Le MuHKA (Anvers) tente d’apporter sa pierre à l’édifice, prenant appui notamment sur les cinq expositions de Broodthaers à la Wide White Space Gallery, la légendaire galerie anversoise qui vit passer les grands noms de l’avant-garde européenne entre 1966 et 1976. L’idée est de proposer une nouvelle lecture de l’œuvre de Broodthaers, une lecture plus politique. « Nous voulions sortir du discours américain sur la poésie, la philosophie… », souligne Bart De Baere, directeur du musée. L’œuvre de Broodthaers n’est pas engagée politiquement, mais elle n’en demeure pas moins politique au sens large d’une mise en question permanente des relations qui structurent la société et orchestrent le pouvoir. Illustrant un système de planètes dont la Terre noircie par la main de l’artiste, le diptyque Soleil politique (1972), qui a donné son nom à l’exposition, est un merveilleux condensé de la démonstration. Art, pouvoir et poésie sont intimement liés chez cet artiste belge. Divisée en huit chapitres, l’exposition est polarisée par deux grandes installations de 1975. La première, Jardin d’hiver II, s’inscrit dans le prolongement des interrogations liées à l’institution muséale qui irriguent le fameux « Musée d’art moderne, Département des Aigles ». La seconde, tout aussi majeure, Décor : A Conquest, est montrée pour la première fois en Belgique.
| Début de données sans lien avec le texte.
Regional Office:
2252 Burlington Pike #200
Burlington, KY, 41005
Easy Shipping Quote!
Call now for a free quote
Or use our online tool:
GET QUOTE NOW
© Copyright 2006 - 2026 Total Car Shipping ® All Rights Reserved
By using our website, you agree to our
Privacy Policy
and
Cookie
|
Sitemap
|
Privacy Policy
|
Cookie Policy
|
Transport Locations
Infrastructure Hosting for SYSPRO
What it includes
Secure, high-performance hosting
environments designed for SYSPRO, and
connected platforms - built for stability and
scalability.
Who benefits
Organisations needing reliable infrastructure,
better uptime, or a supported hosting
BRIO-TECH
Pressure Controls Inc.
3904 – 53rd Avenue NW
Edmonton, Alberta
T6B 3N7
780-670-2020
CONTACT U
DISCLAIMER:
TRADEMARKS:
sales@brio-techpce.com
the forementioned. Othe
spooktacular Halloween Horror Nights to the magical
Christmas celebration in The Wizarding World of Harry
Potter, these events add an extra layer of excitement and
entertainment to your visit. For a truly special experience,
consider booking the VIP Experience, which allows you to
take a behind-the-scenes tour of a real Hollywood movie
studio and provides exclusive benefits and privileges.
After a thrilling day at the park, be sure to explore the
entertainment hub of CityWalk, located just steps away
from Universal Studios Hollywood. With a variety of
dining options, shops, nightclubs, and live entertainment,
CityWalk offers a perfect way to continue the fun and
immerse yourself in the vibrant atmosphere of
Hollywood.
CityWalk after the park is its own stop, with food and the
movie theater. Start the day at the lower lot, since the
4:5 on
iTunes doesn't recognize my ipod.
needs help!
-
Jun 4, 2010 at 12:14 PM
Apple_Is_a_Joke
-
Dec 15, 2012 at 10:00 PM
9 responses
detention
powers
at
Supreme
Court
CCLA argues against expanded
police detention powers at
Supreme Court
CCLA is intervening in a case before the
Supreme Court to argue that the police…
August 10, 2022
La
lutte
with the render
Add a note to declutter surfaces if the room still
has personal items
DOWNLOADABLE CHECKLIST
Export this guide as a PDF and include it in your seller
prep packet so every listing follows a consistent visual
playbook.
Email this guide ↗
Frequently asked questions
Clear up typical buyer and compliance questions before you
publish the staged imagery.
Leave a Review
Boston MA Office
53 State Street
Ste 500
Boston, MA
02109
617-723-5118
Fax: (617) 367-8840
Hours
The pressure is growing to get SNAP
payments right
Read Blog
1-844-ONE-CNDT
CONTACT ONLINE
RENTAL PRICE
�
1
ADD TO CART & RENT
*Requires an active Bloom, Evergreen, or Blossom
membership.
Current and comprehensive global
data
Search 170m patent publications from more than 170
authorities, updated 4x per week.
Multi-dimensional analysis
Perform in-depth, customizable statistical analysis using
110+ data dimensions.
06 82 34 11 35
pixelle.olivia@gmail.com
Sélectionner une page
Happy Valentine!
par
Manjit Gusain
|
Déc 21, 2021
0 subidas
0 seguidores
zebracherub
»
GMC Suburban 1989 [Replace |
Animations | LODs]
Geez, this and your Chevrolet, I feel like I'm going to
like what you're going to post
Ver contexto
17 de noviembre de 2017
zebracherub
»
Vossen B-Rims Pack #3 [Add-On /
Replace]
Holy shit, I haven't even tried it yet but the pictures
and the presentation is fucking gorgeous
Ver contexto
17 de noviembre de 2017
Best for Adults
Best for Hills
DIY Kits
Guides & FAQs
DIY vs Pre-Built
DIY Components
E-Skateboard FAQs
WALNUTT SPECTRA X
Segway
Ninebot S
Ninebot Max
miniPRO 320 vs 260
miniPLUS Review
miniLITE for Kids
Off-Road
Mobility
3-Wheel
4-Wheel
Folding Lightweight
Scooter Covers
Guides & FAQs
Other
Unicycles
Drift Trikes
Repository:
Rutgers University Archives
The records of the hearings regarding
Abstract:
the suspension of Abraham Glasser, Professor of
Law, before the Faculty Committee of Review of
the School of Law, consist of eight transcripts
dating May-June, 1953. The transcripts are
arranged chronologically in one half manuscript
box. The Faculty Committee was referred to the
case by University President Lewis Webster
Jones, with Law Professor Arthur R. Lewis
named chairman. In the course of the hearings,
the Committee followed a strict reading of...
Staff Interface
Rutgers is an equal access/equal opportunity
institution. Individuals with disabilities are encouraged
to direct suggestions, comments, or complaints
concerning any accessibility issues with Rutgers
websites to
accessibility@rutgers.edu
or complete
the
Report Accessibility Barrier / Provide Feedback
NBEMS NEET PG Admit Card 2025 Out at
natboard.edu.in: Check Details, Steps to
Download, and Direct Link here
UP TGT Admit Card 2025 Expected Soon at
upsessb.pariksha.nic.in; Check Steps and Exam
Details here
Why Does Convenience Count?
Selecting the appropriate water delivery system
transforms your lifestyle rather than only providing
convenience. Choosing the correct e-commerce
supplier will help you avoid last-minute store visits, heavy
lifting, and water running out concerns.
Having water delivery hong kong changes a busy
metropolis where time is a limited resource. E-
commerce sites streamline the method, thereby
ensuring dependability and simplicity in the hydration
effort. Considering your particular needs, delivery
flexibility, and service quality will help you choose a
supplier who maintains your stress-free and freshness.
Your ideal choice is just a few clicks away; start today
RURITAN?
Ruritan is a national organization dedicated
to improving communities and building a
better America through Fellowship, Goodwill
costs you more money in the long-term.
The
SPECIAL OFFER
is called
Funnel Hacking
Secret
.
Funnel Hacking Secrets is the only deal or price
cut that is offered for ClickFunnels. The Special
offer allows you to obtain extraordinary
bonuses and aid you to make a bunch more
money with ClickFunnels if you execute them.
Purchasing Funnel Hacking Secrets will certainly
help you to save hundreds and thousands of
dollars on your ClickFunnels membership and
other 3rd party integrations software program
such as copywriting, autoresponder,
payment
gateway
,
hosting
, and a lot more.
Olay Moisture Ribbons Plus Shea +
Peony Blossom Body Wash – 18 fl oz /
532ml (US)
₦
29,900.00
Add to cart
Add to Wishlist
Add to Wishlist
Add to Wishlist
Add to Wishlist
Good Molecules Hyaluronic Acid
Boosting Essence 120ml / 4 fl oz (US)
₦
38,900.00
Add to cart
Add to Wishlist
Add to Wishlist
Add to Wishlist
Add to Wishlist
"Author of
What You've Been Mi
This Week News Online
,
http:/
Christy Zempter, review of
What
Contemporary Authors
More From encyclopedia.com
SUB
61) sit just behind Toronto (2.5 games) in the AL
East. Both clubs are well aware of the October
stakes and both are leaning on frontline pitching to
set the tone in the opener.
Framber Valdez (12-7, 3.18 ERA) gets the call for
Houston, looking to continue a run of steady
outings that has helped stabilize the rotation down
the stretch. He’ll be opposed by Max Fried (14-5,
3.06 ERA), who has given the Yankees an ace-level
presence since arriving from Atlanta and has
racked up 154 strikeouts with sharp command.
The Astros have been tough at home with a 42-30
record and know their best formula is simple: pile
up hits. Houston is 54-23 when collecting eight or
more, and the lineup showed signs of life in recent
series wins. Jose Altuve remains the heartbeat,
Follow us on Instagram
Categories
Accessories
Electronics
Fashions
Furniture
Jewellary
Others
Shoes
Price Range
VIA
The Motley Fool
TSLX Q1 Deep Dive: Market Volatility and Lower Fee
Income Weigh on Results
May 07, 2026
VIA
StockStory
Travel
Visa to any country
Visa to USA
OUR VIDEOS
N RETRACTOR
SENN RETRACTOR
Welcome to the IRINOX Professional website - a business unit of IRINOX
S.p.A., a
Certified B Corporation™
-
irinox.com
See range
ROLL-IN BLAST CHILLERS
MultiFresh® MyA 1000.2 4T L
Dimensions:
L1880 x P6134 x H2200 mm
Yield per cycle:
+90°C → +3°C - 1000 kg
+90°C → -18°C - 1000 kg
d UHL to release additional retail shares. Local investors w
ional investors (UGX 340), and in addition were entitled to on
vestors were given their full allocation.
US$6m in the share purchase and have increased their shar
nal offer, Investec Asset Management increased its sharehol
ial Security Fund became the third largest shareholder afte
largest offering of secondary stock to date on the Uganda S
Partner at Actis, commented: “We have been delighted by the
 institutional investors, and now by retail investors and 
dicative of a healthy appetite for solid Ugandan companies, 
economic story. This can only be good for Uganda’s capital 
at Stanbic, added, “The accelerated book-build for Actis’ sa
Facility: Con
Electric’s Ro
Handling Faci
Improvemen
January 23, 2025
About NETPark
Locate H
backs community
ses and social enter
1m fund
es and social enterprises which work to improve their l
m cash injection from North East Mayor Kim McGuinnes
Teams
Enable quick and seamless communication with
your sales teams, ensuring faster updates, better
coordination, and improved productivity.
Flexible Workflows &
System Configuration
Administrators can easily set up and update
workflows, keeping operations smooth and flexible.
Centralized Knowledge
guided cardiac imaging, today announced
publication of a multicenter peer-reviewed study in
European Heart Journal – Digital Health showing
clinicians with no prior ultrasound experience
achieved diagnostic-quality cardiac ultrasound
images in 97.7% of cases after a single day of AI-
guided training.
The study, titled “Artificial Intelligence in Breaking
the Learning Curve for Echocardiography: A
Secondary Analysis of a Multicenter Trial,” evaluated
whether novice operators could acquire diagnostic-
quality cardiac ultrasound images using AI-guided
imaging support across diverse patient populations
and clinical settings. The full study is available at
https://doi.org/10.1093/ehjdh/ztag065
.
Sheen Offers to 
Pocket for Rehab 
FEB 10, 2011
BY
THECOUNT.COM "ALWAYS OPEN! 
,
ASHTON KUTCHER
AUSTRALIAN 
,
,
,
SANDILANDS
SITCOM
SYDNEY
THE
Nous avions pu la voir chez Pinault à la Punta della Dogana en 2012 avant qu’elle ne soit acquise par la Fondation VAC de Moscou. Imaginée en pleine guerre du Vietnam alors que la société de consommation bat son plein, Broodthaers fait dialoguer guerre et loisir. Il mêle un ensemble d’armes de guerre, avec des objets d’une vie quotidienne ancrée dans le matérialisme. De part et d’autre de ces deux pôles, sculptures, installations, plaques gravées, cartes, films, dessins et documents d’archives nourrissent un parcours dense et stimulant.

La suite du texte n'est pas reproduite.